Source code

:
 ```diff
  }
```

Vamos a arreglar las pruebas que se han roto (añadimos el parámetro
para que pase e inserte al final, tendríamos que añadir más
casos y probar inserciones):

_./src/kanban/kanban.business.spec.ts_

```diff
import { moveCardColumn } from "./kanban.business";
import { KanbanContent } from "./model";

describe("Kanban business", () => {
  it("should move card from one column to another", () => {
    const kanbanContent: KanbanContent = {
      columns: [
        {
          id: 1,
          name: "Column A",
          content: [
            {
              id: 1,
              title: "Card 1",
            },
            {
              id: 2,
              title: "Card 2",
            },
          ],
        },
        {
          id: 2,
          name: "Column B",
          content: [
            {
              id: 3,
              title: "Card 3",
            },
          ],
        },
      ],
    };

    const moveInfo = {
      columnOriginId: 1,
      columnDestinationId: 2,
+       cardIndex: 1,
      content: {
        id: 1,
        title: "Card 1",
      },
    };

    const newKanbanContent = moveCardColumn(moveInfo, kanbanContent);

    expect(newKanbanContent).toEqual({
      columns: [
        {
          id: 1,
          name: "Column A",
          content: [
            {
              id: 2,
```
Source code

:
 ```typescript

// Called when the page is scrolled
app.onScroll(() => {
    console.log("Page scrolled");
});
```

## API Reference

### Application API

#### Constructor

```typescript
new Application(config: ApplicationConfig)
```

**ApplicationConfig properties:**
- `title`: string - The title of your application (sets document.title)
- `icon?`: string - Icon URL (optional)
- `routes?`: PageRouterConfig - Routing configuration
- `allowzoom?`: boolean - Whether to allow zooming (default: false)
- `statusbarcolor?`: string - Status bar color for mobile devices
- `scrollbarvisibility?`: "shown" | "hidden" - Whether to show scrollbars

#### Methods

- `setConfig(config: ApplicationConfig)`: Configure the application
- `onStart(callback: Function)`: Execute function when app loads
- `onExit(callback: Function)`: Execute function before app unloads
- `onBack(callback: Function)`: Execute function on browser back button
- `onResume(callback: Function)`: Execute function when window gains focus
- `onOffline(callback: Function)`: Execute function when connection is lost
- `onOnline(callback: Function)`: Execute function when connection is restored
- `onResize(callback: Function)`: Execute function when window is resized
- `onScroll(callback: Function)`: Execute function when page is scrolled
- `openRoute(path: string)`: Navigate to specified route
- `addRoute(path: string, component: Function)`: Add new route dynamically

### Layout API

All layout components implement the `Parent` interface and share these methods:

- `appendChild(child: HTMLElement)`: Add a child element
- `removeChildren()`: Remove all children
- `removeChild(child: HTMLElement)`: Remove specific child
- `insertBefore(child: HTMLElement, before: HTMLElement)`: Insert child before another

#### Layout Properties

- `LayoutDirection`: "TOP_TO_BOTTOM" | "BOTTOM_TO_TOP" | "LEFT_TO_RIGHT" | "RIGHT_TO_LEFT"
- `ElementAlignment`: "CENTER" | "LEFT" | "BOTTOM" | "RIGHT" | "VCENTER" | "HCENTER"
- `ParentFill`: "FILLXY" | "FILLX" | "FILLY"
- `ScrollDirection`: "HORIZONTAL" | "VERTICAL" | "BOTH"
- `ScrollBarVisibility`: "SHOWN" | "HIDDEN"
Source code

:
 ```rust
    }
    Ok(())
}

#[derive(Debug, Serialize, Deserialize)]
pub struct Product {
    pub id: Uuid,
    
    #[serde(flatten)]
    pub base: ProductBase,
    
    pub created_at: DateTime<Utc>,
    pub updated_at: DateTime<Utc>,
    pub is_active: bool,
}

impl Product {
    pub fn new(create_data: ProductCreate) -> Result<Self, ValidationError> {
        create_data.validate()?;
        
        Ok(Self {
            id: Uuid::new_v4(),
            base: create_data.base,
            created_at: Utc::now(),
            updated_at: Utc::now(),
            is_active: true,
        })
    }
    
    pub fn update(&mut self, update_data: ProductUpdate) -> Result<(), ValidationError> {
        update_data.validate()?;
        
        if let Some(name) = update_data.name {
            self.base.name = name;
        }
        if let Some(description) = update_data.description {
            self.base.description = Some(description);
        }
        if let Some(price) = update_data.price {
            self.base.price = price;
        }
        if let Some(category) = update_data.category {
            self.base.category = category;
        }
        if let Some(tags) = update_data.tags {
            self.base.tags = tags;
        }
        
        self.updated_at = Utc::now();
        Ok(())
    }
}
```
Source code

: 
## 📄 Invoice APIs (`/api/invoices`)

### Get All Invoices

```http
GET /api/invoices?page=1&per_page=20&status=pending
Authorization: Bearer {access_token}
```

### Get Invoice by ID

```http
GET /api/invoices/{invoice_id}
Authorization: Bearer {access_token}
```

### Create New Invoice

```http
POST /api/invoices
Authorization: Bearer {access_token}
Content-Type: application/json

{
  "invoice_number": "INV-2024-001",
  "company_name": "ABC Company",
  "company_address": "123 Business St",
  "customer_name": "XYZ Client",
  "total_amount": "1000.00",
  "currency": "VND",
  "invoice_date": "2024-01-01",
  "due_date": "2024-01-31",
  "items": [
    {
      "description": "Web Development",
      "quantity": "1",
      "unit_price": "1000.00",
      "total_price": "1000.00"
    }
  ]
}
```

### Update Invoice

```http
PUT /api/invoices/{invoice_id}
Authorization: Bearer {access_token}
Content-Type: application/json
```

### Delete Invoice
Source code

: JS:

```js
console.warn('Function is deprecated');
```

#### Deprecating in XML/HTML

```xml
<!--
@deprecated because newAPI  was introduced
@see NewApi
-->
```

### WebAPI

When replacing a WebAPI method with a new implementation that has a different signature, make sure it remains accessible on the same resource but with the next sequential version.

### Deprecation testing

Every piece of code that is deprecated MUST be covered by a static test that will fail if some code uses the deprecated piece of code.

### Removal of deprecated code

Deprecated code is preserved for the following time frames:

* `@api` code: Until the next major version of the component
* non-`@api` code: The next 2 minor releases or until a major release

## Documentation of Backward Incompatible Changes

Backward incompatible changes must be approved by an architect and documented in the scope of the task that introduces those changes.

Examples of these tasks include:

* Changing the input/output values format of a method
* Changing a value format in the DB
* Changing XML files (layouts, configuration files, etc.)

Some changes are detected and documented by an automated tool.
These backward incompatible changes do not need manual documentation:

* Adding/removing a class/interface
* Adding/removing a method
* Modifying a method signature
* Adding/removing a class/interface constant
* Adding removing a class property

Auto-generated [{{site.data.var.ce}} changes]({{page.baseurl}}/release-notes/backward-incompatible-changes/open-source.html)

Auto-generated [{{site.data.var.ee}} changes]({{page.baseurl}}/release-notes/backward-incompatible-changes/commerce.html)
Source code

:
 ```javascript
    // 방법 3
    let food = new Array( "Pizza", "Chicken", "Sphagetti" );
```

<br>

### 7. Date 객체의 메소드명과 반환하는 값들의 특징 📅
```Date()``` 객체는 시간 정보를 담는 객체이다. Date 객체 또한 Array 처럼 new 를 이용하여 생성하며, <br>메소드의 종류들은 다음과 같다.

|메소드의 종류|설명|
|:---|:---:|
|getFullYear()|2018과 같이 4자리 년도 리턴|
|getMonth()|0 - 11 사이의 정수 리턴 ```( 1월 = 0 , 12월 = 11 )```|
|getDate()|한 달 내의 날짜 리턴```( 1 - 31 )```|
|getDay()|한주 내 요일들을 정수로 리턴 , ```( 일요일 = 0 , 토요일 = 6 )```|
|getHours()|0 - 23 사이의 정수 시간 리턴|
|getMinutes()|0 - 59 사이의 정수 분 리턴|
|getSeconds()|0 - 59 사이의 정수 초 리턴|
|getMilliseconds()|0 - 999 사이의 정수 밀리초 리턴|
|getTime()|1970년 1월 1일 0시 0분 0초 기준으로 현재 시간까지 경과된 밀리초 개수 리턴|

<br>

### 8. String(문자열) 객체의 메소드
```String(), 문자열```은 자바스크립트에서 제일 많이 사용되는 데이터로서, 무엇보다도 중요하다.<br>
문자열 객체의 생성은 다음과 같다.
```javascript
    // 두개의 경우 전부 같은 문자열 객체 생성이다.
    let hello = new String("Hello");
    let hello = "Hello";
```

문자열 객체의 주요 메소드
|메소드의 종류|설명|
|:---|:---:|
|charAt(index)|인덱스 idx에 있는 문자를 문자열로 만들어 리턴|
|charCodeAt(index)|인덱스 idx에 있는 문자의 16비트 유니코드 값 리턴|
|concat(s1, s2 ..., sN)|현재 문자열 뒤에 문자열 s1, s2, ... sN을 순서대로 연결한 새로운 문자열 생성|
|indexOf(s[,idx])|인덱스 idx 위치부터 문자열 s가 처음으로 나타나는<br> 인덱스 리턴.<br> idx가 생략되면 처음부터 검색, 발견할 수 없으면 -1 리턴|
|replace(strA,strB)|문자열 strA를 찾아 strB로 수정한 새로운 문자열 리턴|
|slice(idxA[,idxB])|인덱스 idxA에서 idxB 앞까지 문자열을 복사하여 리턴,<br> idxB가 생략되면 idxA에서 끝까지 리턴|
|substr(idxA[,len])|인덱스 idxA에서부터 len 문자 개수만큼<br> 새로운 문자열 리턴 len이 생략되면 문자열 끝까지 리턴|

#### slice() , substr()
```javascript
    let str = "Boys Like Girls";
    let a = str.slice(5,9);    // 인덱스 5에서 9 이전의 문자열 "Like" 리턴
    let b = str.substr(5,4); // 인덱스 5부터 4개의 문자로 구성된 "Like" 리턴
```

########

* Your goal: In the entries above, find the line holding "### Deprecation testing" and the line holding "Adding/removing a method", then retype exactly those two lines and every line between them, and nothing else.

* Answer box:
### Deprecation testing

Every piece of code that is deprecated MUST be covered by a static test that will fail if some code uses the deprecated piece of code.

### Removal of deprecated code

Deprecated code is preserved for the following time frames:

* `@api` code: Until the next major version of the component
* non-`@api` code: The next 2 minor releases or until a major release

## Documentation of Backward Incompatible Changes

Backward incompatible changes must be approved by an architect and documented in the scope of the task that introduces those changes.

Examples of these tasks include:

* Changing the input/output values format of a method
* Changing a value format in the DB
* Changing XML files (layouts, configuration files, etc.)

Some changes are detected and documented by an automated tool.
These backward incompatible changes do not need manual documentation:

* Adding/removing a class/interface
* Adding/removing a method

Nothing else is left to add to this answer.